*Document extract:*

# grey knight warhound



## raverboi (Jan 15, 2009)

begun plans for a grey knight warhound titan, i have made my other warhound simular to the forgeworld one, this one i intend to make more like the armourcast one, but the cartoony head just doesn't do it for me, so i will be making one simular to the forgeworld mars pattern warhound

will update when i have found my materials :mrgreen:

-----------edit----------

not 5 minutes later i have found everything i need whilst searching ebay

to my awareness its the same size as the forgeworld model, and bears a striking resembelence to both the armourcast and forgeworld warhounds

its a model kit

and best of all, it doesn't cost $600

http://cgi.ebay.com/Movie-Robocop-E...photoQQcmdZViewItemQQ_trksidZp1742.m153.l1262


----------



## Critta (Aug 6, 2008)

That's the exact model I'm going to be using to convert a Slaaneshi Subjugator titan once I get the rest of my more pressing projects out of the way 

I've paused for the moment because I have no idea how the vinyl bits are supposed to fit together, I think there's going to be a lot of trimming and filling to make it fit together.

One more tip - I've heard that using expanding foam to fill the inside of the hollow vinyl pieces does wonders for the survivability of the model in a gaming environment, they tend to fall apart otherwise when being moved around the table.


----------



## lav25gunner (Dec 13, 2008)

Good job on that ED. I just bought one. thanks!:good:
I'll put some pics up when I get it and eventually many, many, many months down the road, I'll put some pics up of the painted Mars 209 Pattern Warhound. :grin:


----------



## raverboi (Jan 15, 2009)

*Dataset content:*
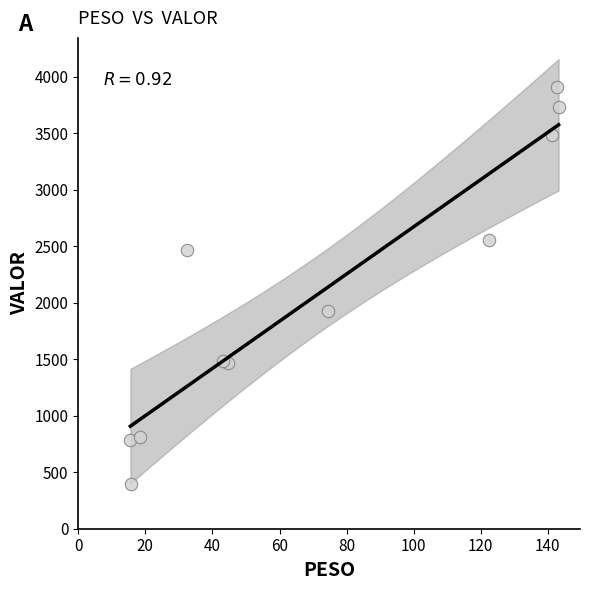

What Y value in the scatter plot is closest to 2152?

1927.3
==
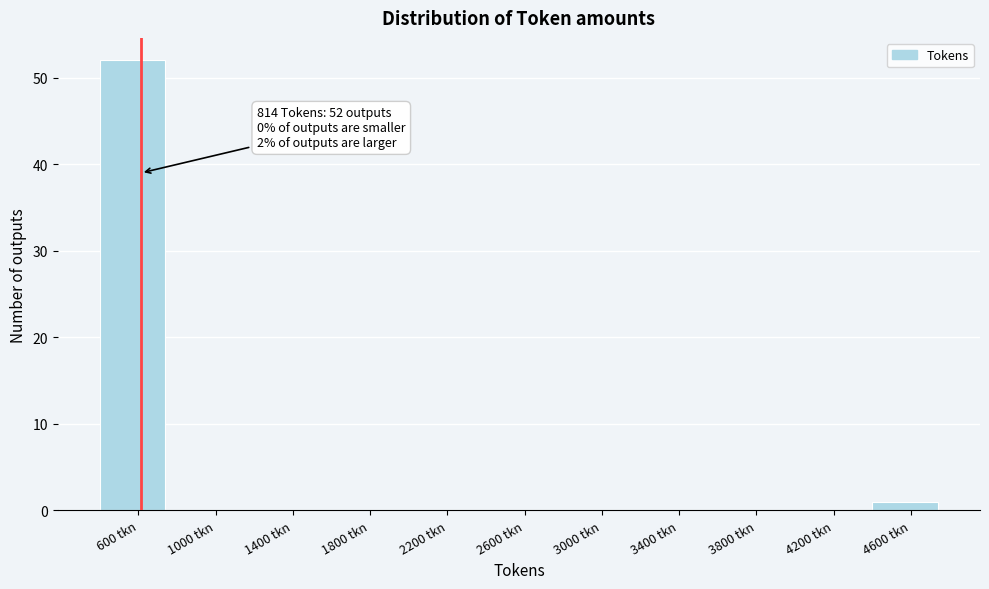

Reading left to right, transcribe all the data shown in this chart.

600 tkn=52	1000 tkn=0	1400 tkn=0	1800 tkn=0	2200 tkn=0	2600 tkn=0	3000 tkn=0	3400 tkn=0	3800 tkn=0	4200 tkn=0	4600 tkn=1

*What to work on:*
1 – In the warhound forum thread, what does Critta say filling the hollow vinyl pieces with expanding foam improves?
2 – Summarize the warhound forum thread in two sentences.
3 – Continue the warhound forum thread from where it stops.
The material has no connection to the forum thread.

*Answers by item number:*
1 – It improves the model's survivability in a gaming environment.

2 – Raverboi plans a grey knight warhound titan resembling the Forge World Mars pattern warhound and finds on eBay a model kit that is similar in size and does not cost $600. Critta plans to use the same model for a Slaaneshi Subjugator titan, warns that fitting the vinyl parts may need a lot of trimming and filling, and suggests expanding foam for durability, while lav25gunner buys one to make a Mars 209 Pattern Warhound.

3 –
will do , i actually bought a can of expanding foam for my other warhound, for survivability i may put a skeleton of some kind i dunno 
yea there is tons of triming and working stuff out, but it saves $550 so im easy  will post again when i get it 

if anyone else gets one, feel free to post your progress here i would love to see all the different slaanesh, imperial and chaos titans people could possibly build
:biggrin::biggrin::biggrin:

if you bought 10 off them it still wouldn't cost as much as a forgeworld warhound:shok:

not that im knocking FW they just charge us $600 for $5 worth of resin :angry:


----------



## raverboi (Jan 15, 2009)

update, it is here 

its kind of an indistinct pile of stuff atm, will post when of assembeled a bit of it :mrgreen:


----------



## lav25gunner (Dec 13, 2008)

raverboi said:


> update, it is here
> 
> its kind of an indistinct pile of stuff atm, will post when of assembeled a bit of it :mrgreen:


I can't wait. Mine should be coming any day now. Unfortunately I wont be able to paint mine for quite some time. I still have a bunch of stuff I need to paint. But make sure you post pics as you go along. I've decided to put LED's on my ED, so I have to figure that out as well.


----------



## raverboi (Jan 15, 2009)

many months down the road, ive got most of it together and its dawned on me, the way ive put the legs together (remenicent of a warhoound)
it is REALLY tall, i was thinking of maybe converting it to a reaver?
thoughts?
















next to my other warhound








k:


----------



## Brother Karr (Jun 3, 2008)

I don't think its that off for being a Warhound compared to your scratch build. If any thing I think the ED209 Rear Leg Pistons look a bit too long. I think they need to be cut down one Oval indention to make it feel better. Either way the feet look great and are a good solution to other builds.


----------



## raverboi (Jan 15, 2009)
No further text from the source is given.